== TRY IT ==
Only the lines from the one with "right hip: (397, 922)" onward are wanted, through the last line of the entries, set down exactly.

== EXERCISE MATERIALS ==
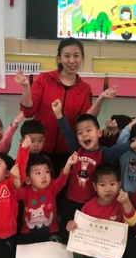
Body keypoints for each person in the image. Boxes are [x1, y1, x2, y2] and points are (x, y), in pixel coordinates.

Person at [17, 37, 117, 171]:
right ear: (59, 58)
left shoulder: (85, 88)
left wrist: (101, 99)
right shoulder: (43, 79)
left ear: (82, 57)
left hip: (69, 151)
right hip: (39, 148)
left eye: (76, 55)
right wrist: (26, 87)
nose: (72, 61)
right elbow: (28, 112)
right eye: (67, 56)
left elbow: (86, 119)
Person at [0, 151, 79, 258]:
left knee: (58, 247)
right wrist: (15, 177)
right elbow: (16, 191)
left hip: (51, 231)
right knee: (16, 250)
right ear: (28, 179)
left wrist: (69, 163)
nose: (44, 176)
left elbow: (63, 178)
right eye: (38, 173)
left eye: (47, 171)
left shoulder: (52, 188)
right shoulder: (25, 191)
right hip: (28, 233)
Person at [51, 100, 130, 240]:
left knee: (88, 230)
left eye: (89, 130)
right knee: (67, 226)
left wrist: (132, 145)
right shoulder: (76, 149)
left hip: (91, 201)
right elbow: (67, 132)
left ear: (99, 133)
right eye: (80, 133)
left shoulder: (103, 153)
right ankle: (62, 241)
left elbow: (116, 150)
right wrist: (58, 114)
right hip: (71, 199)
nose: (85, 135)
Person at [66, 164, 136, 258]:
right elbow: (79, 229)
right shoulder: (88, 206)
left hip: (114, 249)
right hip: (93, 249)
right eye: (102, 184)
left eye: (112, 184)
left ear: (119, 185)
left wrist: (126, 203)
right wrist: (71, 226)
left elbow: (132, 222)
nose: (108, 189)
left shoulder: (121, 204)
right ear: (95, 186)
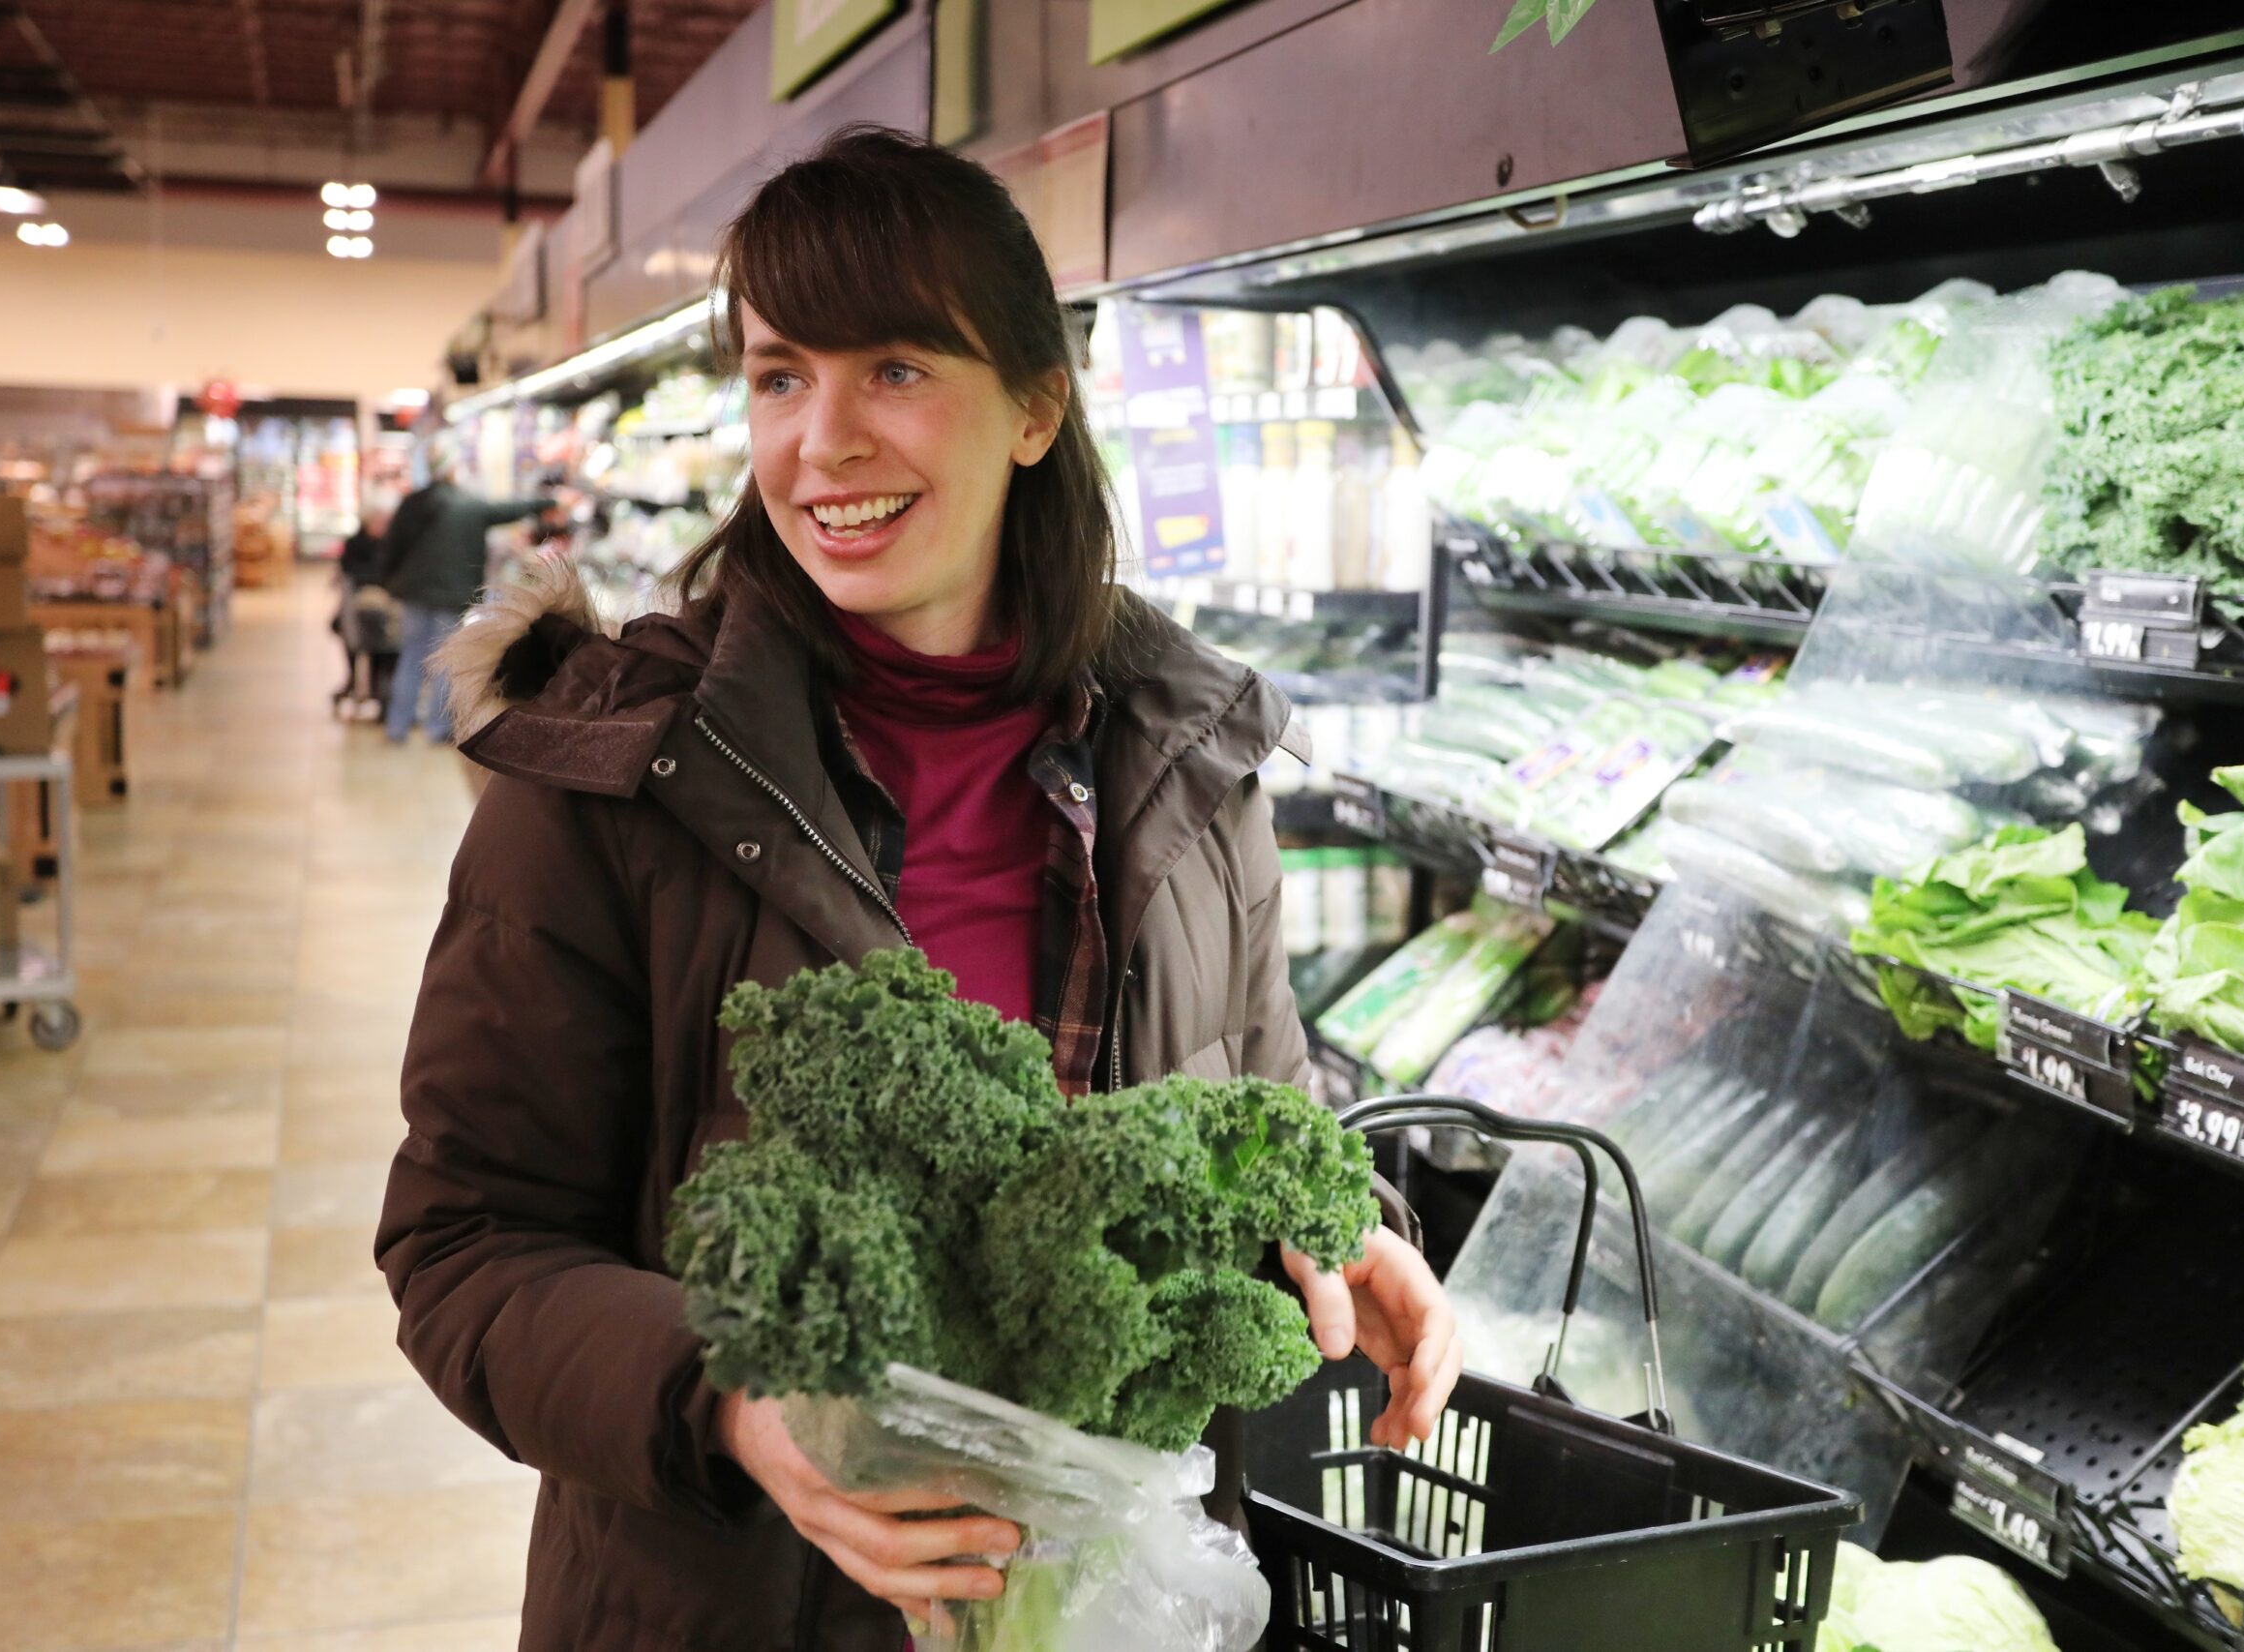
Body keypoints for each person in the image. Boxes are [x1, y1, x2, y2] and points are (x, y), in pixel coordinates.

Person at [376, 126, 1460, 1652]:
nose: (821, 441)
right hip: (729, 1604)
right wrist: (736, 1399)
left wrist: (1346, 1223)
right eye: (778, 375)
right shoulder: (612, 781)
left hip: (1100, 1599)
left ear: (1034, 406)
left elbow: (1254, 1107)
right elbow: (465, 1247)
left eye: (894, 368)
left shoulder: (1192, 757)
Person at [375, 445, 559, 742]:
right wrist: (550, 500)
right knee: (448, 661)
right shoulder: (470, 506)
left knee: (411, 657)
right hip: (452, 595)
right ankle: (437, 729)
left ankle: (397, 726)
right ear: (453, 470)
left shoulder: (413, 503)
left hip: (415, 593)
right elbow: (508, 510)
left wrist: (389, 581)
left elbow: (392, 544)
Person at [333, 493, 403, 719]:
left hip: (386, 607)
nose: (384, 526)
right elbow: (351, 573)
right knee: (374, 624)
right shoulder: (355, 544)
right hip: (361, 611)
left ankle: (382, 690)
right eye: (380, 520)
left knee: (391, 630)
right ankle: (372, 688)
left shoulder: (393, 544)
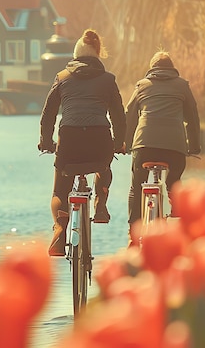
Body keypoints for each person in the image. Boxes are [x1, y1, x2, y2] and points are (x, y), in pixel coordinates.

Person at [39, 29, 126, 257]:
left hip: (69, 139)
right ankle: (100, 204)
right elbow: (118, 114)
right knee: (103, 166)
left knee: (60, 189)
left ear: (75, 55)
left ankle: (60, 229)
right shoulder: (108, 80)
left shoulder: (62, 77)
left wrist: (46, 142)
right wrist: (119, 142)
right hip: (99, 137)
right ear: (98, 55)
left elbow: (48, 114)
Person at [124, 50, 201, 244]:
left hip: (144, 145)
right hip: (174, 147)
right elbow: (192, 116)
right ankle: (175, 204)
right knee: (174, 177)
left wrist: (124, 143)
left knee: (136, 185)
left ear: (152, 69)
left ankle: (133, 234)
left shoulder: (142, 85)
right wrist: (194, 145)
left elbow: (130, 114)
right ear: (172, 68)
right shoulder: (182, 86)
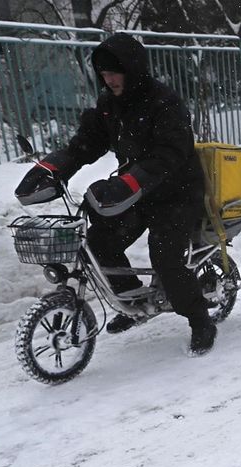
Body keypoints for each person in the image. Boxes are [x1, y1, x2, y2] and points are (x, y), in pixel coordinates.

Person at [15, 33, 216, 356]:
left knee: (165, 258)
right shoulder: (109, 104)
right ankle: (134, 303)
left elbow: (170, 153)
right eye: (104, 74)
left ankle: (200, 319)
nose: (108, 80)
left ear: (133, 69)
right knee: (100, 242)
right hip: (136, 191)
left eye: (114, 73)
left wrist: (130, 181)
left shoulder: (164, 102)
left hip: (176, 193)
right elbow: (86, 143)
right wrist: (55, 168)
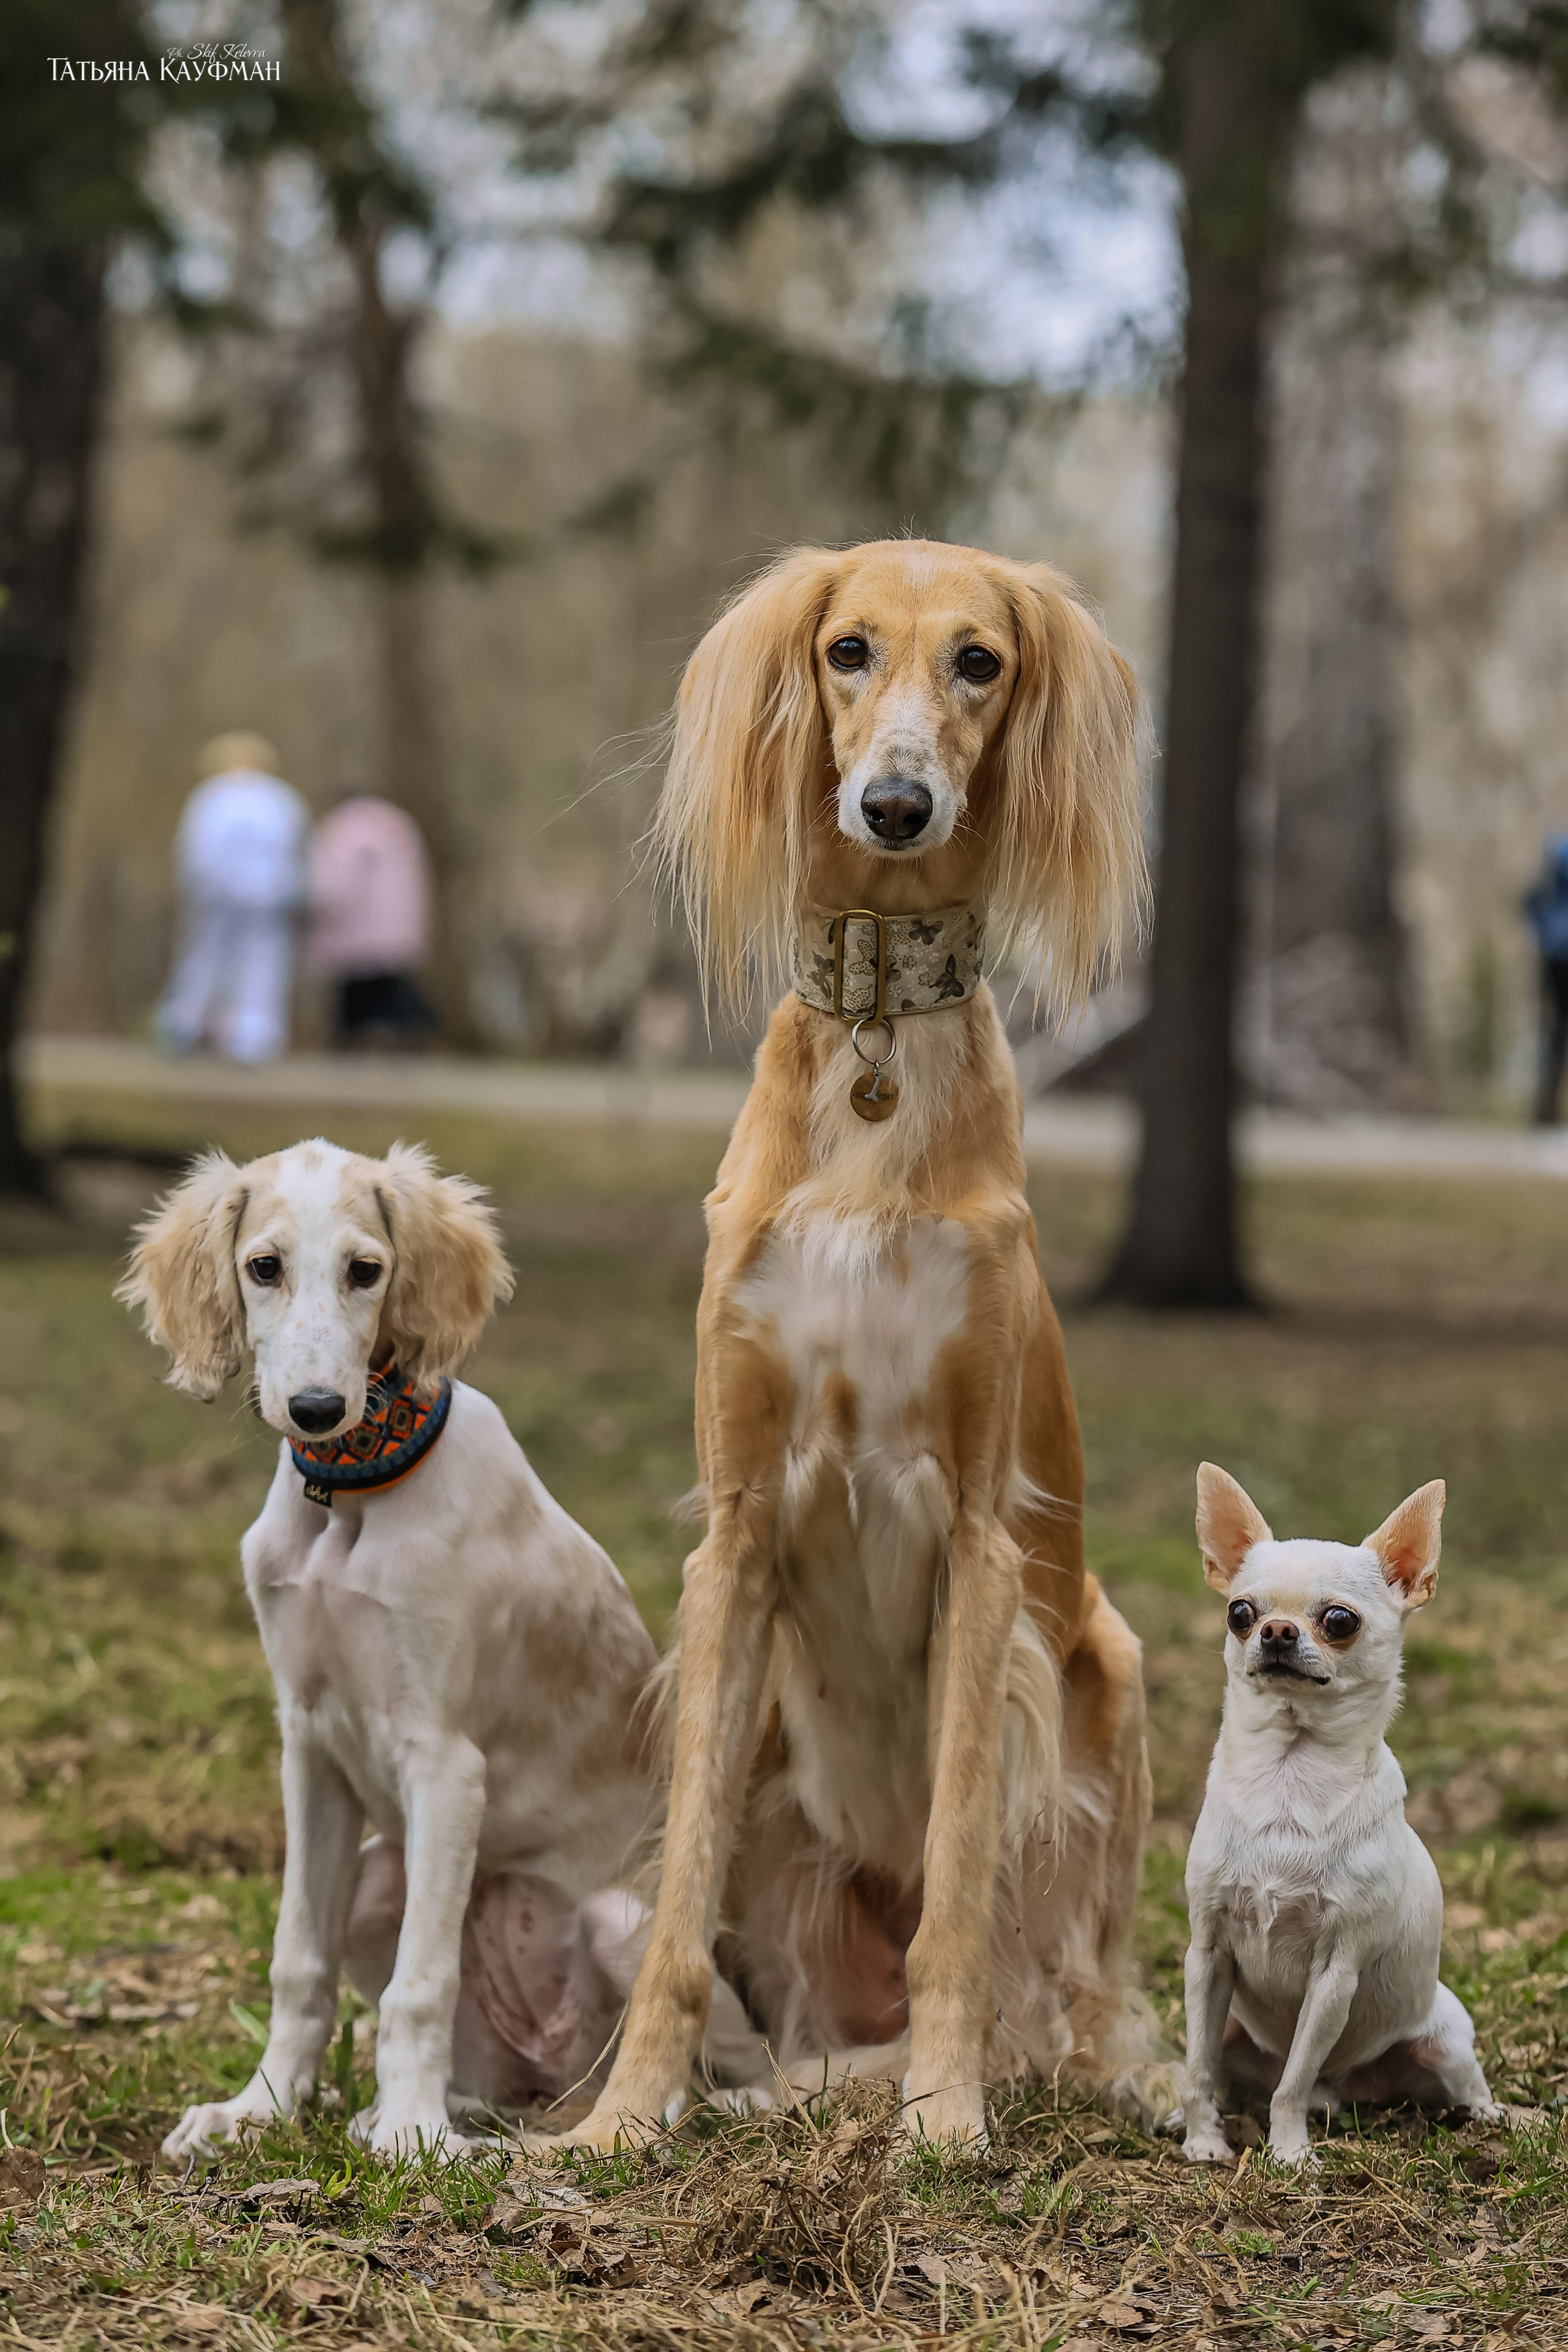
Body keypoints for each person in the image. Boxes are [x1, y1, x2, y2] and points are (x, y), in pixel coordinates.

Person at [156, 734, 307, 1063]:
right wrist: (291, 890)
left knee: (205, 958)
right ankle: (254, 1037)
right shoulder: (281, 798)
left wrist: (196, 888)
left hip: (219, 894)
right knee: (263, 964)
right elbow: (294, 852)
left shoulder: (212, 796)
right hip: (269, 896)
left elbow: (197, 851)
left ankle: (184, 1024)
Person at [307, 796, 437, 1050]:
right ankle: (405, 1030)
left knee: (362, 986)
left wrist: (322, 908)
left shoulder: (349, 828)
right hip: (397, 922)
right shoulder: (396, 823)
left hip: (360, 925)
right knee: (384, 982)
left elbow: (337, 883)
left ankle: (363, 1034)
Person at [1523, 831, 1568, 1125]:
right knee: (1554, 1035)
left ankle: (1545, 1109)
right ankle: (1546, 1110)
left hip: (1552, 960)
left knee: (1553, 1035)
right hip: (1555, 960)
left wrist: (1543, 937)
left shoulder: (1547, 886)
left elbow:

== OUTPUT OF THE EXERCISE ==
right hip: (397, 922)
right shoulder: (396, 823)
left hip: (360, 925)
right knee: (384, 982)
left elbow: (337, 883)
left ankle: (363, 1034)
Person at [1523, 831, 1568, 1125]:
right knee: (1554, 1035)
left ankle: (1545, 1109)
right ankle: (1546, 1110)
left hip: (1552, 960)
left knee: (1553, 1035)
right hip: (1555, 960)
left wrist: (1543, 937)
left shoulder: (1547, 886)
left elbow:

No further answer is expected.